The “New Town” Movement
In the early ‘60s, another private sector reaction to the hydra of housing discrimination, white flight, urban decay, and suburban malaise emerged. The “New Town” movement was an effort to plan and create urban communities that embraced racial and socioeconomic diversity, and blended suburban and urban characteristics, from scratch. Call it the anti-Levittown.
The first of such New Town developments broke ground in Reston, Virginia in 1962. Located within commuting distance of Washington D.C., Reston was envisioned as a town of 75,000, spread across separate village centers. One such center, Lake Anne Plaza, featured mixed housing, both apartments and family homes, as well as a central shopping area, schools, gas stations, two churches, and a manmade lake.
Real estate developer Robert E. Simon’s goals for Reston were lofty, and pretty admirable: “Economic viability; ecological preservation; self-containment in retail facilities, recreation, and employment; a socioeconomic and racial mix of residents; community participation and identity; and a vaguely defined new leisure lifestyle.”
And in many ways, the experiment worked. In 2018, Money magazine ranked Reston one of the best places to live in Virginia, lauding its bike paths and open space, if not the snarling traffic to D.C. But the racial and socioeconomic diversity at the core of Simon’s vision had not truly come to pass. As of the 2010 Census, the African-American population of Reston was 9.68 percent, less than half the state average.
And Yet, a Quiet Optimism
Despite the rampant civil unrest, the 1960s also brought with them an optimism and creativity that comes with being the most prosperous nation in the world.

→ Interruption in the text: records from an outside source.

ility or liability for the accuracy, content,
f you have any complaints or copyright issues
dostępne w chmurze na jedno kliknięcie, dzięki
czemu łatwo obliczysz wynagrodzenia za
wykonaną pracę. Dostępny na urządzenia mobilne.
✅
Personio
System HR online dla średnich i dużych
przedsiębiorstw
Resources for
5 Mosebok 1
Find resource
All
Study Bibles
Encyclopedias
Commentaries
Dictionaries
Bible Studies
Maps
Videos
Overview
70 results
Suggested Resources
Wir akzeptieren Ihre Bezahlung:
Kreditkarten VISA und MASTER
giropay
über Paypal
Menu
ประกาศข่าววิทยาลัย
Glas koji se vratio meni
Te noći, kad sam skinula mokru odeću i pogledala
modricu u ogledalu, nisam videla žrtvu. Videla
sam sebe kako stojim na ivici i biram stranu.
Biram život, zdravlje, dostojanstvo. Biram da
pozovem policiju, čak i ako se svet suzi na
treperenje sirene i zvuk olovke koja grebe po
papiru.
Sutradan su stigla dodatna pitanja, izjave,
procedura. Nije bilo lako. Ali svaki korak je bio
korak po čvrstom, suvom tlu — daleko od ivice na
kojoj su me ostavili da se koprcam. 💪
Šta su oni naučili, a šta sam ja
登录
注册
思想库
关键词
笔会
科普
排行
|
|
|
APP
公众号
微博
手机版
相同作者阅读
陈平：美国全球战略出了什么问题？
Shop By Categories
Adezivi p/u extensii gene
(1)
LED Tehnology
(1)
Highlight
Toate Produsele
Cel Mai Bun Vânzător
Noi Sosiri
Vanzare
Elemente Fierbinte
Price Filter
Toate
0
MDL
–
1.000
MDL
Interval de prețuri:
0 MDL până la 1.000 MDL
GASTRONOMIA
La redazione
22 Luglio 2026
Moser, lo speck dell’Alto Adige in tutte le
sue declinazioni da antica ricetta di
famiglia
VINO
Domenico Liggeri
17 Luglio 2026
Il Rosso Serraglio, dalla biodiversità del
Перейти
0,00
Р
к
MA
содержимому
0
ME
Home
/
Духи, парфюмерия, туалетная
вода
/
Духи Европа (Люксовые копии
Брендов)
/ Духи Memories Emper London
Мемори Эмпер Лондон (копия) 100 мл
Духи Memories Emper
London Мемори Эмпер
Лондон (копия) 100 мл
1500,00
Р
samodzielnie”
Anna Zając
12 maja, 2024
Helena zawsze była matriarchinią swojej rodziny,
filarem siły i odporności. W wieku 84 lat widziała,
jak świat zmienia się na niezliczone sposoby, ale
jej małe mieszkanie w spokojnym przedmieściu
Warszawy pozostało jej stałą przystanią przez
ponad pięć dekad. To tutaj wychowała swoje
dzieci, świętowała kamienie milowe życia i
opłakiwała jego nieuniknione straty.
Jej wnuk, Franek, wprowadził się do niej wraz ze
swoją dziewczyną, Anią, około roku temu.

Such optimism extended to housing as well. Aesthetically, the modest, monotonous Cape Cods of iconic Levittown, New York, gave way to more impressive, modernist designs. The Space Race, in effect, inspired the sprawling Atomic Ranch and futuristic Googie architecture. As architectural writer Lee Bey put it, “Space and modernism connected to give us nearly 20 years worth of boomerang-shaped gas stations and amoeba-like signage.”
Economically, the meteoric rise in homeownership stabilized, increasing just one point to 62.9 percent in the 1960s. However, median home value continued to grow—it went up $5,100 in that same period. The ‘60s also saw new types of housing such as condominiums, which gave first-time buyers a novel way to gain all the benefits of homeownership at a lower price point and the iconic Sunbelt retirement communities, with their bowling alleys, golf courses, ceramic classes, carports, and air conditioning.
Racially, by 1970, thanks to the Fair Housing Act, homeownership began to increase for African Americans at every income level (until 2001, when the subprime mortgage scandal erased three decades of gains—but that’s another story). All told, 42.6 percent of African Americans were homeowners in 1970—20 percent more than in 1940, but still lower than the lowest white homeownership rate in the U.S. in that century. The overall gap between white and African American ownership has hardly changed since. Fair housing was—and still is—far from fair, which isn’t so surprising when you consider that the majority of white Americans got a 30-year head start.